> [WORK REQUEST]: Resume the essay on Python's walrus operator after its last line.

The Weird Walrus


Python in version 3.8 introduced Assignment Expressions which can be used with the help of the Walrus Operator :=. This expression does assign and return in the same expression helping in writing a concise code.

Say you are building your own shell in Python. It takes commands and input from the prompt, executes it on your shell, and renders the output. The shell should stop the execution as soon as it receives the exit command. This seemingly complicated problem can be built using just 4 lines of Python code.

command = input(">>> ")
while command != "exit":
    os.system(command)
    command = input(">>> ")

Although the above code runs perfectly fine, we can see that the input is taken twice, once outside the loop and once within the loop. This kind of use case is very common in Python.

Walrus Operator fits perfectly here; now instead of initializing command with input outside and then checking if command != 'exit', we can merge the two logic in one expression. The 4 lines of code above can be rewritten into the most intuitive 2 lines

while (command := input(">>> ")) != "exit":
    os.system(command)

What's weird with the Walrus operator?

Now that we have established how useful the Walrus Operator could be for us, let's dive into the weird stuff. Since the Walrus operator has functioning similar to an assignment operator =, we would expect the following code to work fine, but it actually gives an error, not just any but a SyntaxError.

>>> a := 10
  File "<stdin>", line 1
    a := 10
      ^
SyntaxError: invalid syntax

If you thought, that was weird wait till we wrap the exact same statement with parenthesis and execute it.

>>> (a := 10)
10

What! it worked! How? What happened here? Just by wrapping the statement by parenthesis made an invalid Syntax valid? Isn't it weird? This behavior is pointed out in a Github repository called wtf-python. The theoretical explanation for this behavior is simple; Python disallows non-parenthesized Assignment Expressions but it allows non-parenthesized assignment statements.

In this essay, we dig deep into CPython and find out hows and the whys.

The hows and the whys

Few points to note:

  • The Walrus Operator or Assignment Expressions are called Named Expressions in CPython.
  • The branch of the CPython we are referring to here is for version 3.8

The Grammar

If a := 10 is giving us a Syntax Error then it must be linked to the Grammar specification of the language. The grammar of Python can be found in the file Grammar/Grammar. So if we grep namedexpr in the Grammar file we get the following rules

namedexpr_test: test [':=' test]

atom: ('(' [yield_expr|testlist_comp] ')' |
       '[' [testlist_comp] ']' |
       '{' [dictorsetmaker] '}' |
       NAME | NUMBER | STRING+ | '...' | 'None' | 'True' | 'False')

testlist_comp: (namedexpr_test|star_expr) ( comp_for | (',' (namedexpr_test|star_expr))* [','] )

> [SOURCE MATERIAL]:
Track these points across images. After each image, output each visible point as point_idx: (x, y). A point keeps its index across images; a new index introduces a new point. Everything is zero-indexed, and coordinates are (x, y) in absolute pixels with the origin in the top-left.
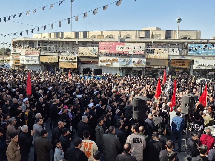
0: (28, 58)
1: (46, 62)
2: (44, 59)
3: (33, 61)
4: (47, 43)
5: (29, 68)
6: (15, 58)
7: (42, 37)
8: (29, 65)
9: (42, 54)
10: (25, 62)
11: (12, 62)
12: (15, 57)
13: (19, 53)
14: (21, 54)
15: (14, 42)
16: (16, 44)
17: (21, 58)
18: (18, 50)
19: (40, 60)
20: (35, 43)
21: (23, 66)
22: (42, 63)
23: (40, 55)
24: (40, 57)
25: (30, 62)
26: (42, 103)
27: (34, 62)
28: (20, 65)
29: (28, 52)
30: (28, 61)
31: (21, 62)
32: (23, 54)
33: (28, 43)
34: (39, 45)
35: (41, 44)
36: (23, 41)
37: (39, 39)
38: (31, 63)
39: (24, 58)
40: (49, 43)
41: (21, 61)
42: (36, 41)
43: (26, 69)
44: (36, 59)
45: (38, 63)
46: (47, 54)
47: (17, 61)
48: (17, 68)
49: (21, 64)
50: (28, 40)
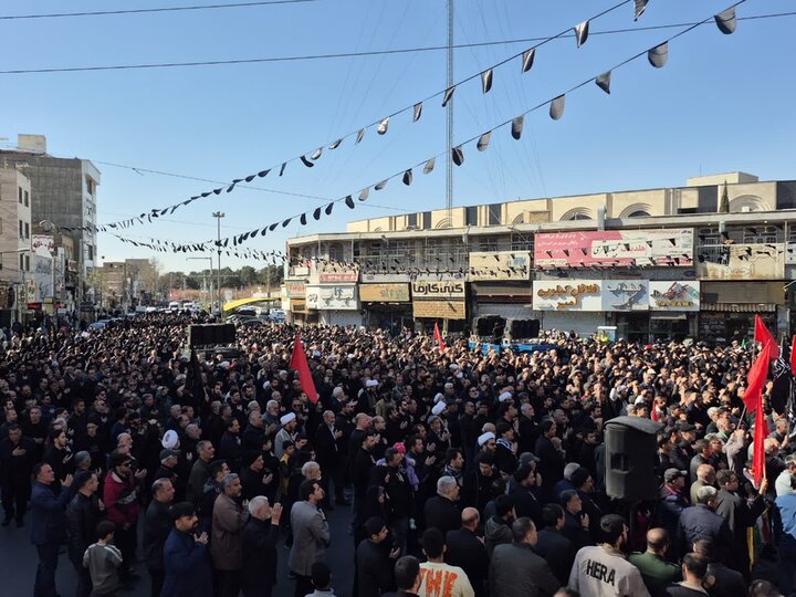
0: (328, 293)
1: (375, 303)
2: (371, 294)
3: (339, 299)
4: (379, 245)
5: (329, 321)
6: (295, 293)
7: (372, 230)
8: (329, 311)
9: (365, 278)
10: (320, 305)
11: (286, 306)
12: (292, 292)
13: (303, 278)
14: (308, 282)
15: (291, 248)
16: (297, 253)
17: (309, 291)
18: (300, 270)
19: (358, 296)
20: (345, 248)
21: (315, 315)
22: (364, 305)
23: (359, 282)
24: (358, 288)
25: (331, 303)
26: (332, 429)
27: (343, 303)
28: (306, 312)
29: (327, 276)
30: (328, 301)
31: (310, 304)
32: (315, 279)
33: (327, 248)
34: (357, 253)
35: (362, 250)
36: (315, 244)
37: (357, 237)
38: (337, 305)
39: (317, 291)
40: (385, 245)
41: (307, 300)
42: (348, 242)
43: (323, 322)
44: (348, 293)
45: (353, 305)
46: (378, 278)
47: (298, 303)
48: (299, 323)
49: (310, 310)
50: (327, 242)
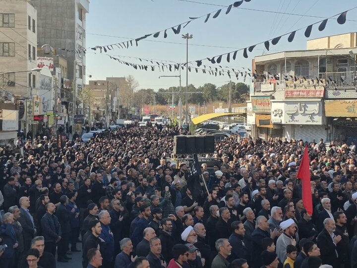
0: (293, 108)
1: (340, 118)
2: (337, 110)
3: (304, 114)
4: (345, 61)
5: (293, 135)
6: (260, 108)
7: (332, 47)
8: (293, 126)
9: (330, 94)
10: (284, 120)
11: (251, 120)
12: (258, 107)
13: (269, 94)
14: (273, 98)
15: (257, 66)
16: (261, 71)
17: (275, 107)
18: (266, 87)
19: (324, 112)
20: (311, 65)
21: (280, 129)
22: (330, 120)
23: (325, 98)
24: (324, 104)
25: (296, 118)
27: (308, 118)
28: (271, 126)
29: (292, 92)
30: (292, 116)
31: (275, 119)
32: (280, 95)
33: (293, 65)
34: (323, 70)
35: (328, 67)
36: (281, 62)
37: (324, 53)
38: (301, 120)
39: (282, 106)
40: (352, 61)
41: (272, 115)
42: (314, 59)
43: (287, 137)
44: (314, 108)
45: (318, 121)
46: (343, 94)
47: (263, 118)
48: (263, 137)
49: (275, 124)
50: (293, 59)
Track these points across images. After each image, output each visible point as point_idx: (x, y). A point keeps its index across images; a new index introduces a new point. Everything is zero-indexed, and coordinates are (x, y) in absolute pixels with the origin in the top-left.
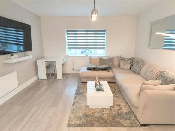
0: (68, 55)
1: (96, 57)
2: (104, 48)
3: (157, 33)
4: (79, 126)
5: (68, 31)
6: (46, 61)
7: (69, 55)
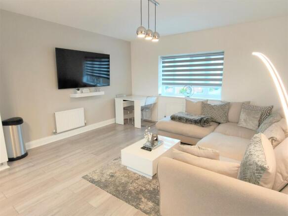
0: (160, 95)
1: (198, 99)
2: (220, 85)
3: (254, 54)
4: (92, 182)
5: (163, 58)
6: (124, 100)
7: (162, 95)
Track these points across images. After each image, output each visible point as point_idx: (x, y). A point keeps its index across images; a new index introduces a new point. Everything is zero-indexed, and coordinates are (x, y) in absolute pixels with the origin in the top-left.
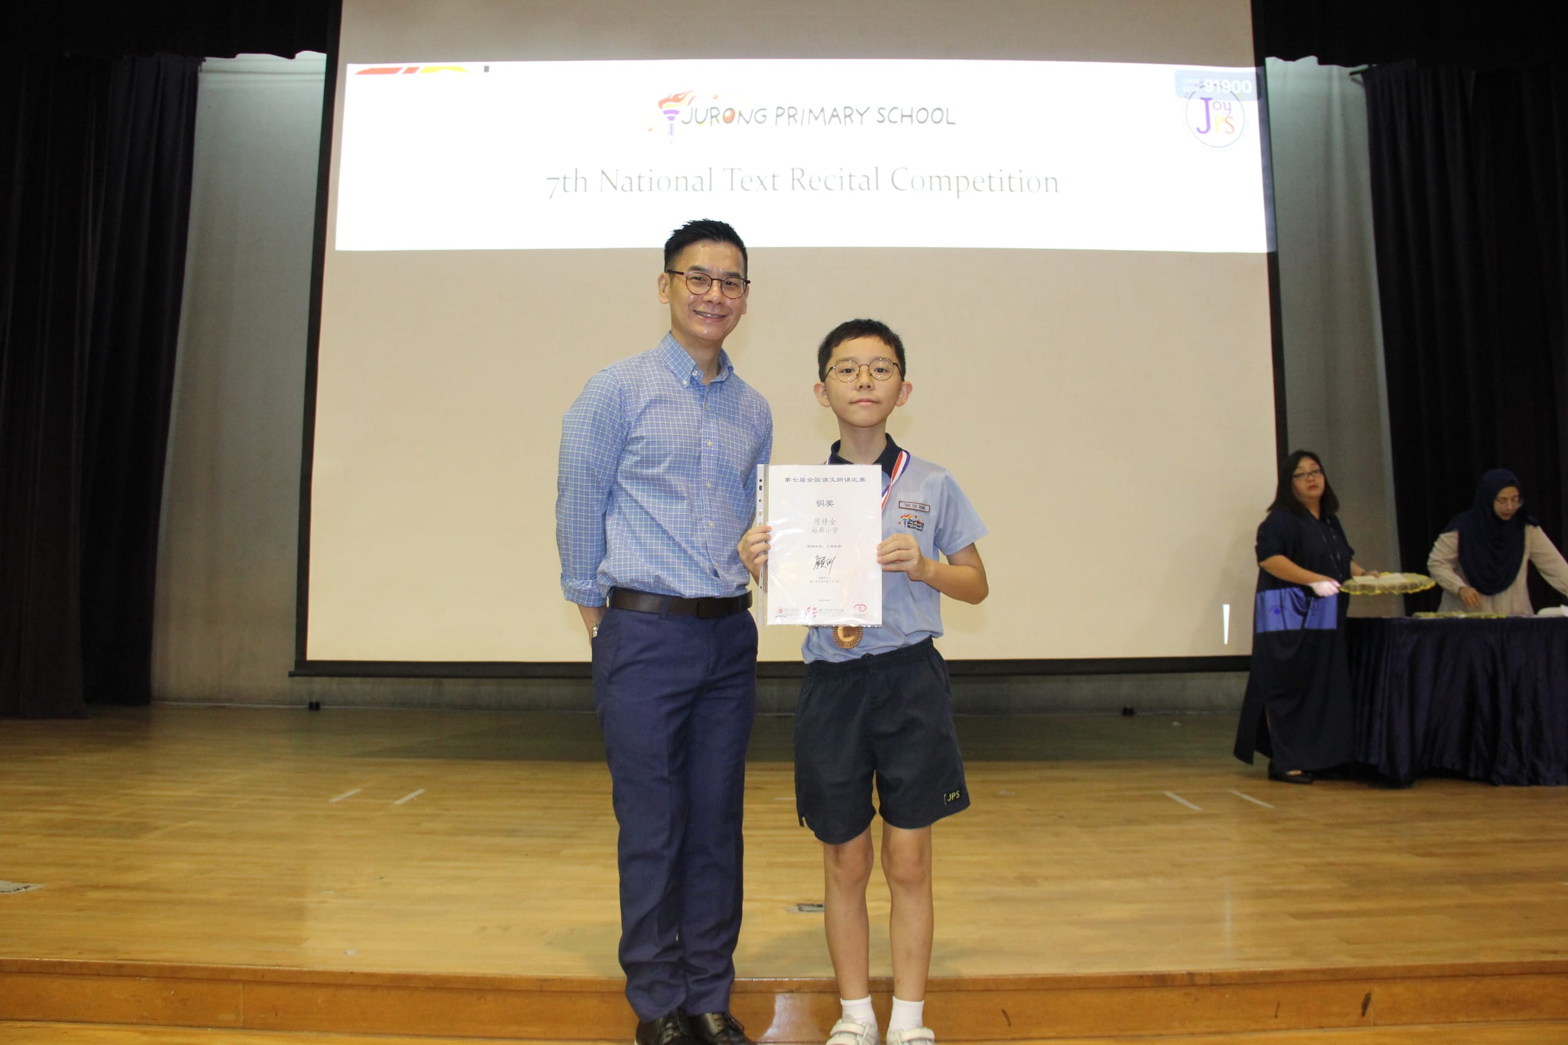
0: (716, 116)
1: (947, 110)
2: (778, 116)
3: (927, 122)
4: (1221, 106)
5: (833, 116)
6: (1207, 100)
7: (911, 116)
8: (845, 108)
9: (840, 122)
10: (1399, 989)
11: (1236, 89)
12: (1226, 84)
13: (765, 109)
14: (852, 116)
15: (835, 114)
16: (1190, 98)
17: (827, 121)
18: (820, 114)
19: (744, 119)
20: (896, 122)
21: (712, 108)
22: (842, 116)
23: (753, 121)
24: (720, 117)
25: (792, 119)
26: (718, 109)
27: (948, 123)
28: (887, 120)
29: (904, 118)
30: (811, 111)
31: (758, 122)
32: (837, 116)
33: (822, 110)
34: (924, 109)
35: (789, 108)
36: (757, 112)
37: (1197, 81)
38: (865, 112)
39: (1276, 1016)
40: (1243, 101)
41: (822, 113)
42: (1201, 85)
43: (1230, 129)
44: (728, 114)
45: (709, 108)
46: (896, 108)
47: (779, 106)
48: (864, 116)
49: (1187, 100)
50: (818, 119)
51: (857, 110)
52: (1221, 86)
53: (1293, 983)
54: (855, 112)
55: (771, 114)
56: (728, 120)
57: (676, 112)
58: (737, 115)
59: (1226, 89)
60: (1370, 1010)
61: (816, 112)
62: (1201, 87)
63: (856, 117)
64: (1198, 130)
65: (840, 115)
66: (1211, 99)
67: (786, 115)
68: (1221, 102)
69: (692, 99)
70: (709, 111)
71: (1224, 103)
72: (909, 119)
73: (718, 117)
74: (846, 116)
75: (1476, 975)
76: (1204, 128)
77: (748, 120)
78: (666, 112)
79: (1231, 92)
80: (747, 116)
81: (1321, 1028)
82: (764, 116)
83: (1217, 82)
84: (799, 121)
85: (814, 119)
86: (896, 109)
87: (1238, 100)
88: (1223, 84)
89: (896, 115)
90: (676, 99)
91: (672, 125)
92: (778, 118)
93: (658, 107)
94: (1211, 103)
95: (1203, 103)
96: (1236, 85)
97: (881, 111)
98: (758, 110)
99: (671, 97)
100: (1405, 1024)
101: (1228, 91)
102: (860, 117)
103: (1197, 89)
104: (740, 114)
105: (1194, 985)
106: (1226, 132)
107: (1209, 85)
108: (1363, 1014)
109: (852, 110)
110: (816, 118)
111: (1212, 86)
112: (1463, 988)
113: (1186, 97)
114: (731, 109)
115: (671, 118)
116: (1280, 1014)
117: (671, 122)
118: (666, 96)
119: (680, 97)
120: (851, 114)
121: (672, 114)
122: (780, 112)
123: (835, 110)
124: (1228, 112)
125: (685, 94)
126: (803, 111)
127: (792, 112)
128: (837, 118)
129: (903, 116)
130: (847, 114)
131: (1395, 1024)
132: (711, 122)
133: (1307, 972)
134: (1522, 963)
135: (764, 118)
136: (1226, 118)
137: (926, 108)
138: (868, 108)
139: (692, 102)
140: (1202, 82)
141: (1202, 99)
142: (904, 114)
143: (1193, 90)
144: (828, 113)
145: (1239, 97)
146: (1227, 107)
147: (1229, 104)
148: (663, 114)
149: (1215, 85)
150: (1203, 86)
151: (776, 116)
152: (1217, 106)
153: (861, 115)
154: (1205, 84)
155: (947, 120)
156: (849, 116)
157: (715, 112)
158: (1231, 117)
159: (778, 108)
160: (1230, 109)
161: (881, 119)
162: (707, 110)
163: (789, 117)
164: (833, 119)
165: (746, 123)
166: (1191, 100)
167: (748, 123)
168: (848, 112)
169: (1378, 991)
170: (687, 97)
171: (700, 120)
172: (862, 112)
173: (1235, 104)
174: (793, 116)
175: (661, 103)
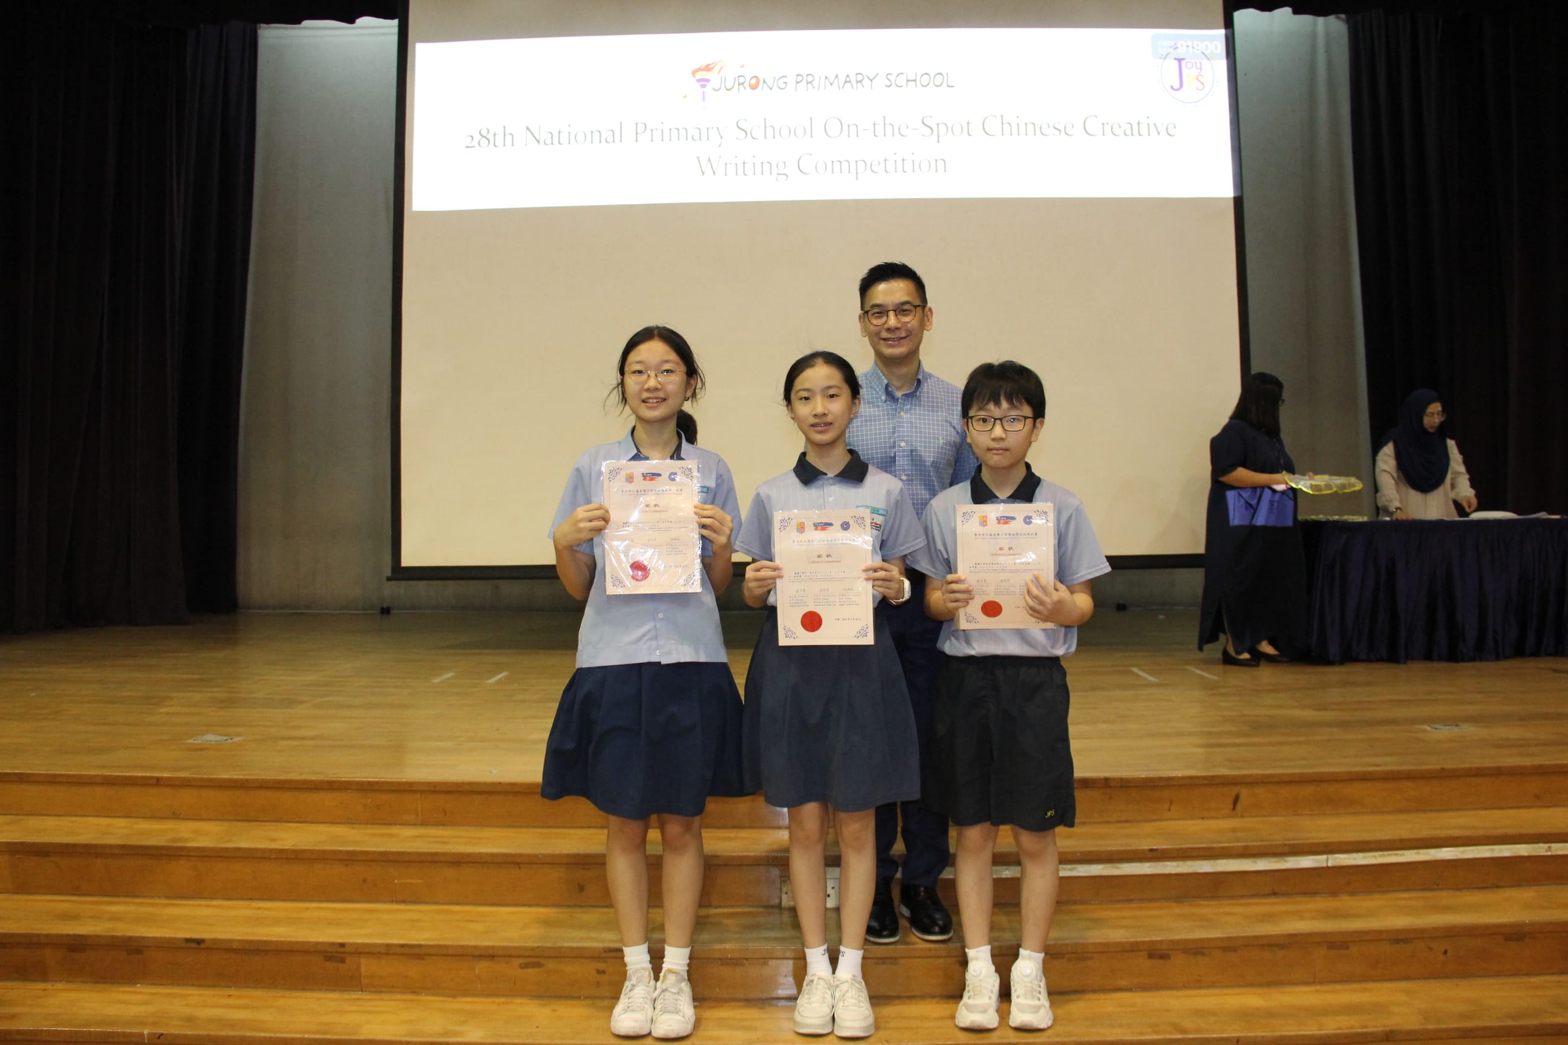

> [ANSWER SECTION]:
if_stmt: 'if' namedexpr_test ':' suite ('elif' namedexpr_test ':' suite)* ['else' ':' suite]

while_stmt: 'while' namedexpr_test ':' suite ['else' ':' suite]

The above Grammar rules give us a good gist of how Named Expressions are supposed to be used. Here are some observations about it -

  • can be used in while statements
  • can be used along with if statements
  • named expressions are part of a rule called testlist_comp, which seems related to list comprehensions

We can see that the atom rules put in a hard check that testlist_comp should be either surrounded by () or [] and since testlist_comp can have namedexpr_test this puts in the check that Named Expressions should be surrounded by () or [].

>>> (a := 1)
1
>>> [a := 1]
[1]

So when we run a := 1, none of the Grammar rules is satisfied and hence this results in a SyntaxError.

What about if and while?

According to the rule if_stmt and while_stmt you can have named expressions right after if without needing any brackets surrounding it. This means the following statement is valid, but still chose to put parenthesis around :=, why?

while command := input(">>> ") != "exit":

The answer is simple, Operator Precedence; because of the configured precedence the above statement sets command as bool after evaluating input(">>> ") != "exit" but we do not want this behaviour. Instead, we want command to be set as a command given as an input through input call and hence we wrap the expression with parenthesis for specifying explicit precedence.

Allowing a := 10

Till now we saw how doing a := 10 on a fresh Python prompt gives us a SyntaxError, so how about altering the CPython to allow a := 10? Sounds fun, isn't it?

Changing the Grammar

To achieve what we want to we will have to alter the Grammar rules. A good point to note here is that as a standalone statement, := works and behaves very similar to a regular assignment statement having an =. So let's first find out, where have we allowed regular assignment statements

stmt: simple_stmt | compound_stmt
simple_stmt: small_stmt (';' small_stmt)* [';'] NEWLINE
small_stmt: (expr_stmt | del_stmt | pass_stmt | flow_stmt |
             import_stmt | global_stmt | nonlocal_stmt | assert_stmt)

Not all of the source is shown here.